Dass Kinder in den Hexenprozessen der frühen Neuzeit angeklagt und verurteilt wurden, erscheint aus heutiger Sicht verstörend. Und doch, so argumentiert Johannes Dillinger in seinem Buch über Kinderhexenprozesse, changiere auch heute noch das Bild vom Kind: Unschuld und Grausamkeit werden ihm gleichermaßen zugetraut.
Der Autor befasst sich in einzelnen Fallstudien mit Prozessen gegen Angeklagte, die unter 16 Jahren waren, vor allem aus dem deutschen Südwesten, aber auch aus Schwerin, Itzehoe oder Salzburg. Der elfjährige Veit Jakob Zahn aus Calw etwa behauptete freiwillig, er sei mit der Großmutter seines Freundes Bartholomäus Süb zum Hexentanz gewesen, gemeinsam mit anderen Kindern. Als Hauptverführer der Kinder wurden die Großmutter, aber auch Bartholomäus, beide verrufen und sozial randständig, hingerichtet, worauf nicht zuletzt die Eltern der angeblich verführten Kinder gedrungen hatten.

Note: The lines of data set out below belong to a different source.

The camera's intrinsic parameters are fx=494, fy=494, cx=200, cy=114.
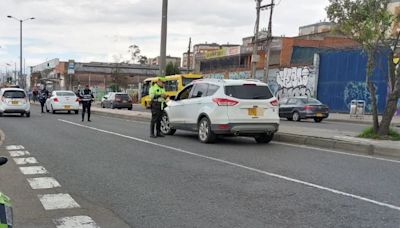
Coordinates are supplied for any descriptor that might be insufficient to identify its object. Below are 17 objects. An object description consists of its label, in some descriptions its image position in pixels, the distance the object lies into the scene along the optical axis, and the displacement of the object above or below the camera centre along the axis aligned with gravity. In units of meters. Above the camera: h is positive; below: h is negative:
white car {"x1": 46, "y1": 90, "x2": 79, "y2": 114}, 28.62 -1.23
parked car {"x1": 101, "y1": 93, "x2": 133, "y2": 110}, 41.16 -1.49
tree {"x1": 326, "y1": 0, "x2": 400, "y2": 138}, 13.23 +1.74
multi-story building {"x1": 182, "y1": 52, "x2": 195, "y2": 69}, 160.51 +8.97
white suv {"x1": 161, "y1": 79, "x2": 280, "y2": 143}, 12.61 -0.57
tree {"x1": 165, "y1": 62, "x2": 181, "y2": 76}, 81.70 +2.75
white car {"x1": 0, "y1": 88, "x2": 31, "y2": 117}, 24.83 -1.24
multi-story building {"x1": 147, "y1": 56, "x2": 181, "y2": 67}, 146.35 +8.10
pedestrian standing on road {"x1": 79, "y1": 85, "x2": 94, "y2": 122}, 21.70 -0.76
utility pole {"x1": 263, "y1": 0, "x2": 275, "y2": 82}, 32.94 +3.79
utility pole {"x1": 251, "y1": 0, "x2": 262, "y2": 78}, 29.79 +2.92
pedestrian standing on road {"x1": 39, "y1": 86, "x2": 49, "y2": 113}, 30.55 -1.08
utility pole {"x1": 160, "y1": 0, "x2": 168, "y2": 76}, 21.88 +2.22
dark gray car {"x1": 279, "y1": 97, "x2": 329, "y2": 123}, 26.78 -0.97
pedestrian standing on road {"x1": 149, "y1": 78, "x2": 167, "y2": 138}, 14.68 -0.63
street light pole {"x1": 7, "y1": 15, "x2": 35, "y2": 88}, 59.96 +4.55
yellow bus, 34.38 +0.33
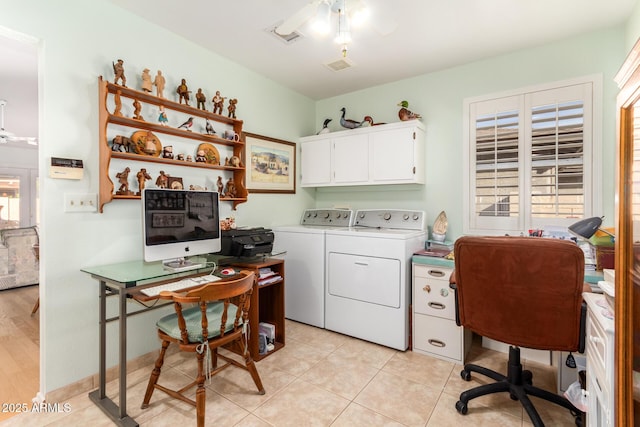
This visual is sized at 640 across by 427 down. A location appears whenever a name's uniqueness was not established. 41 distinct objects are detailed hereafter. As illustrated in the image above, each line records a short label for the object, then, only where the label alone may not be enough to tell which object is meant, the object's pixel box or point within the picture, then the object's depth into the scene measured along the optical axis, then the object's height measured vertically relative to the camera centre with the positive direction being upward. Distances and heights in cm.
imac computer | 192 -11
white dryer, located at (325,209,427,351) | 249 -59
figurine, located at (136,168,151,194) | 219 +23
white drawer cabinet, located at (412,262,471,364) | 232 -82
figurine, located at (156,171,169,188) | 230 +21
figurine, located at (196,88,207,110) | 249 +90
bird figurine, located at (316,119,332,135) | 354 +95
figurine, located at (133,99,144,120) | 210 +67
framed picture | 307 +48
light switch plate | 189 +4
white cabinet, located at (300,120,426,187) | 292 +55
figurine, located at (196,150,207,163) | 255 +43
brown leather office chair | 147 -43
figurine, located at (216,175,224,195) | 272 +22
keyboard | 174 -44
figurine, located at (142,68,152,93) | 213 +88
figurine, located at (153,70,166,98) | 221 +89
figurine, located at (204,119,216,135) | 258 +68
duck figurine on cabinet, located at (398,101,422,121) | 299 +93
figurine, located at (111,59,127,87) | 200 +89
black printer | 234 -25
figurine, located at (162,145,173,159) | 230 +42
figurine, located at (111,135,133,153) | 202 +43
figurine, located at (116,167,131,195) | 209 +19
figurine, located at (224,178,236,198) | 278 +18
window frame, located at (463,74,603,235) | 233 +42
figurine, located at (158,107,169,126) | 222 +65
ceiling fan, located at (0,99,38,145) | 366 +96
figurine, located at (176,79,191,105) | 237 +90
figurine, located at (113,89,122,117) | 198 +68
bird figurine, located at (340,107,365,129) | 330 +92
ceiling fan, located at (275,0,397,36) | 150 +99
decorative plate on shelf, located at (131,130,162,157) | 215 +46
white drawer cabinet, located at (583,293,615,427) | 104 -57
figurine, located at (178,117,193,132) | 239 +65
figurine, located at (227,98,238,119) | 276 +92
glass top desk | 164 -45
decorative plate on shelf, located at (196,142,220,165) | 260 +48
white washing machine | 291 -57
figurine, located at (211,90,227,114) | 262 +91
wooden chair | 156 -65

Dillinger arbeitet differenziert Muster und Strukturen von Kinderhexenprozessen heraus und kommt zu dem Schluss, dass besonders in wirtschaftlichen Krisenzeiten ein Einvernehmen zwischen Bevölkerung und Justiz bei der Hexenverfolgung herrschte. Kinder beförderten diese, weil ihre „Geständnisse“ als besonders glaubwürdig galten.